Alstom va doubler de taille en rachetant Bombardier pour mieux lutter contre les Chinois

Le groupe français a signé ce lundi d'un protocole d'accord avec le groupe Bombardier et la Caisse de dépôt et placement du Québec pour le rachat de Bombardier Transport pour un prix qui sera compris entre 5,8 et 6,2 milliards d'euros. La Caisse de dépôt et placement du Québec va utiliser le produit de la vente pour entrer au capital d'Alstom.
Fabrice Gliszczynski
(Crédits : DENIS BALIBOUSE)

La stratégie en solo que comptait dérouler le PDG d'Alstom Henri Poupart-Lafarge après l'échec l'an dernier de la fusion avec les activités ferroviaires de Siemens n'aura pas duré bien longtemps. Ce lundi, après la publication ces derniers jours d'articles de presse affirmant qu'Alstom était sur le point de racheter Bombardier Transport, le groupe français a dans la matinée confirmé étudier le rachat des activités ferroviaires de son homologue canadien détenu à 67,5% par le groupe Bombardier et à 32,5% par la Caisse de dépôt et placement du Québec, avant d'annoncer en fin de journée la signature d'un protocole d'accord avec les deux actionnaires canadiens pour le rachat de 100% de Bombardier Transport.

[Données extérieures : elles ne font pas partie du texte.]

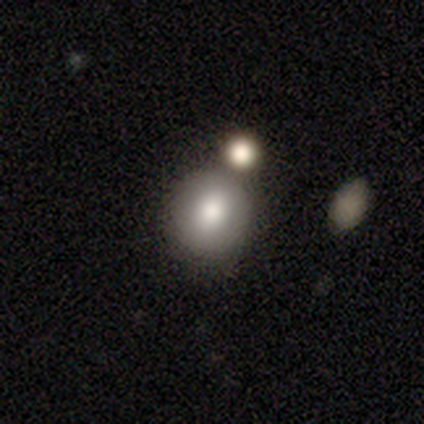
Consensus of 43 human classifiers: smooth_or_featured: smooth (p=0.86) [alt: star or artifact p=0.12]
how_rounded: round (p=0.70) [alt: in between p=0.30]
merging: none (p=0.66) [alt: merger p=0.18]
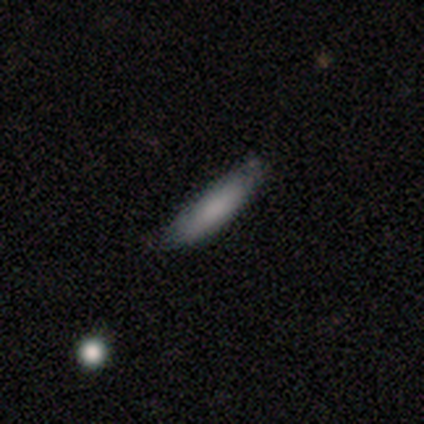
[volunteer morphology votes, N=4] featured or disk 75%, smooth 25%, star or artifact 0%. Down the decision tree: edge-on disk — no (100%); bar — no (100%); spiral arms — no (67%); bulge size — none (100%); merging — none (50%, tied with minor disturbance).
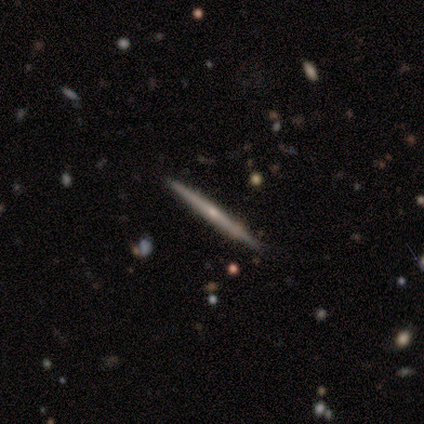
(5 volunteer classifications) Smooth or featured? featured or disk (100%)
Edge-on disk? yes (100%)
Edge-on bulge? none (80%)
Merging? none (100%)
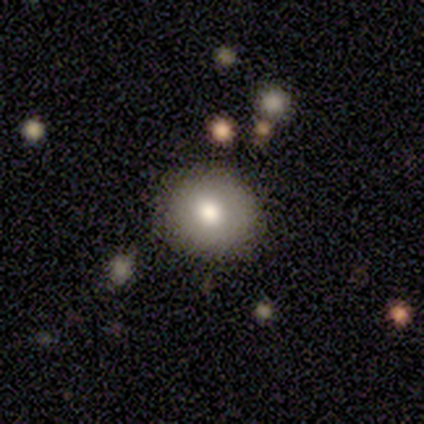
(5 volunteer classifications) Overall: smooth (80%). How rounded: round (75%). Merging: none (60%; minor disturbance 40%).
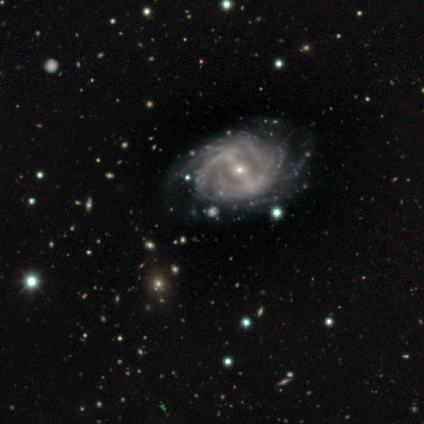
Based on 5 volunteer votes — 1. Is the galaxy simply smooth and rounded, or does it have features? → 80% featured or disk, 20% star or artifact, 0% smooth.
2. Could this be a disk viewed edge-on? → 100% no, 0% yes.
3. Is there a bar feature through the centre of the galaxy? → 50% weak, 25% strong, 25% no.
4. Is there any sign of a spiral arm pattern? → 100% yes, 0% no.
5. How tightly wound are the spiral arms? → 75% tight, 25% medium, 0% loose.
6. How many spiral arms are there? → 50% 2, 25% more than 4, 25% can't tell, 0% 1, 0% 3, 0% 4.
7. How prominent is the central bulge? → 75% small, 25% moderate, 0% dominant, 0% large, 0% none.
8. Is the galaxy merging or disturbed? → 75% none, 25% minor disturbance, 0% major disturbance, 0% merger.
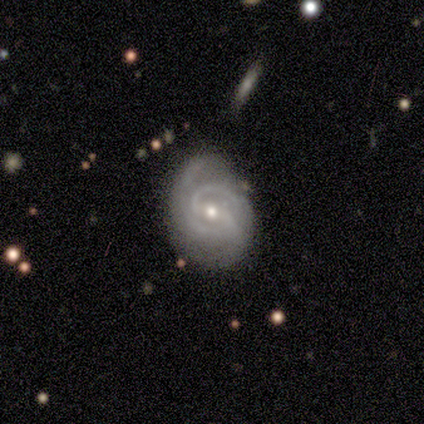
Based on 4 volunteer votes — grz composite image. It shows a featured or disk galaxy (75%) with no bar (67%), 2 (67%) medium (67%) spiral arms (100%) and a small central bulge (67%). Merging: none (100%).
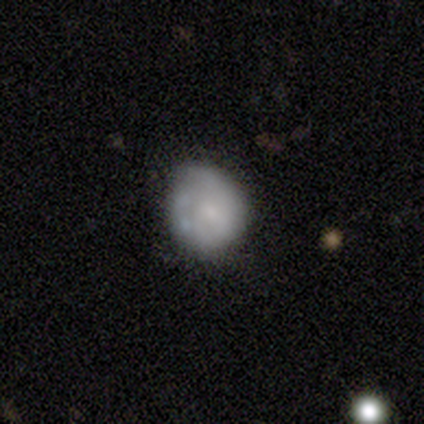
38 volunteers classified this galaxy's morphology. featured or disk 61%, smooth 37%, star or artifact 3%. Down the decision tree: edge-on disk — no (100%); bar — no (91%); spiral arms — no (70%); bulge size — small (65%); merging — none (65%).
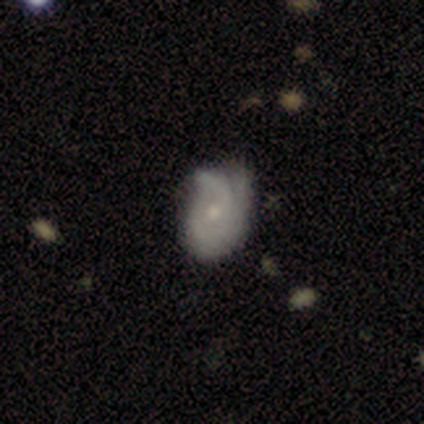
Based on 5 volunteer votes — Smooth or featured? 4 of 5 (80%) said featured or disk. Edge-on disk? 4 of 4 (100%) said no. Bar? 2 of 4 (50%, tied with no) said weak. Spiral arms? 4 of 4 (100%) said yes. Spiral winding? 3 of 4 (75%) said loose. Spiral arm count? 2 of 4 (50%) said 2. Bulge size? 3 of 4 (75%) said small. Merging? 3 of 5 (60%) said none.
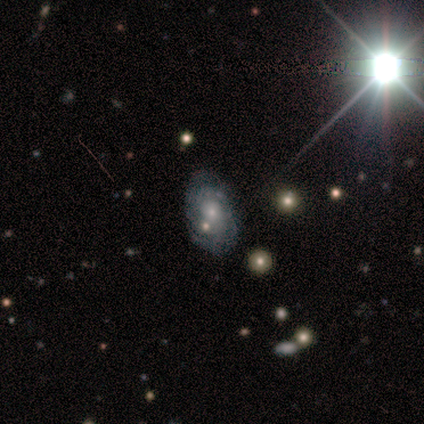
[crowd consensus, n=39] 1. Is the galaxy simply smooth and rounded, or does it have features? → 74% featured or disk, 15% star or artifact, 10% smooth.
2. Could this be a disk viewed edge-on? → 97% no, 3% yes.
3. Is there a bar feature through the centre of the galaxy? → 82% no, 18% weak, 0% strong.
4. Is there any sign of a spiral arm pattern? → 82% yes, 18% no.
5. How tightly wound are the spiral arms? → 70% tight, 26% medium, 4% loose.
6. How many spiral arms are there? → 52% can't tell, 26% 2, 9% 3, 4% 1, 4% 4, 4% more than 4.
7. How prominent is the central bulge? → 61% small, 36% moderate, 4% none, 0% dominant, 0% large.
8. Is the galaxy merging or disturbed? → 70% none, 15% minor disturbance, 9% major disturbance, 6% merger.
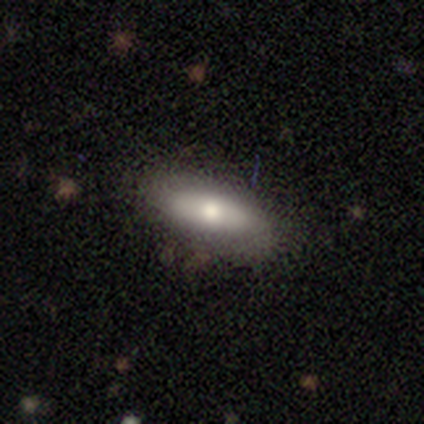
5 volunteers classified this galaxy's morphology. Smooth or featured: smooth — 100%
How rounded: in between — 80% (cigar-shaped — 20%)
Merging: none — 60% (minor disturbance — 40%)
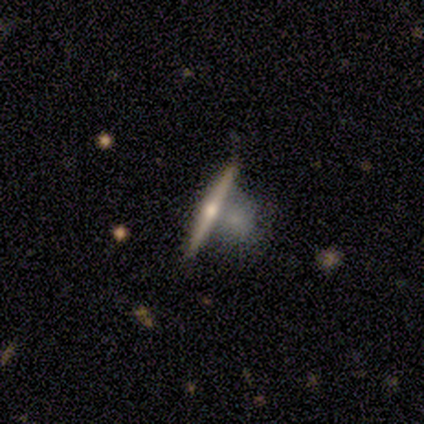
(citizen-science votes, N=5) Overall: featured or disk (100%). Edge-on disk: yes (100%). Edge-on bulge: rounded (100%). Merging: none (60%; merger 40%).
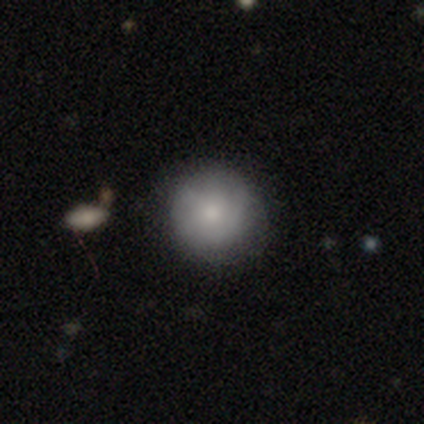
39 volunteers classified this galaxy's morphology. This appears to be a smooth galaxy with no disk features (62%) that is round (96%). Merging: none (86%).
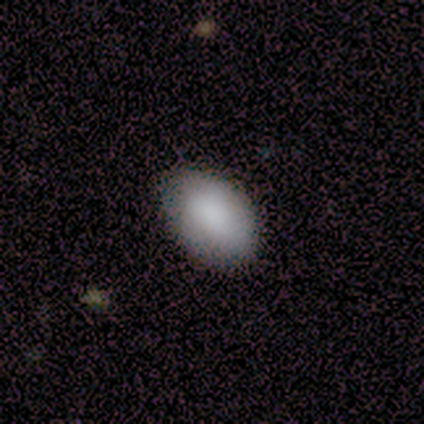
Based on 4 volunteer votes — Smooth or featured? 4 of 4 (100%) said smooth. How rounded? 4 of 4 (100%) said in between. Merging? 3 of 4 (75%) said none.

Le prix pour l'acquisition sera compris entre 5,8 et 6,2 milliards d'euros et sera payé pour partie en numéraire et pour partie en actions nouvellement émises par Alstom. La Caisse de dépôt et placement du Québec s'est engagé à réinvestir dans Alstom 100% du produit net de la cession de sa participation, soit environ 2 milliards d'euros, et à réaliser un investissement additionnel à hauteur de 700 millions d'euros. La réalisation de l'opération est attendue pour le 1er semestre 2021.

La Caisse de dépôt et placement du Québec sera le premier actionnaire d'Alstom avec environ 18% du capital. Bouygues, à l'heure actuelle premier actionnaire du groupe ferroviaire français avec 15% du capital, en conservera environ 10%, selon le communiqué d'Alstom.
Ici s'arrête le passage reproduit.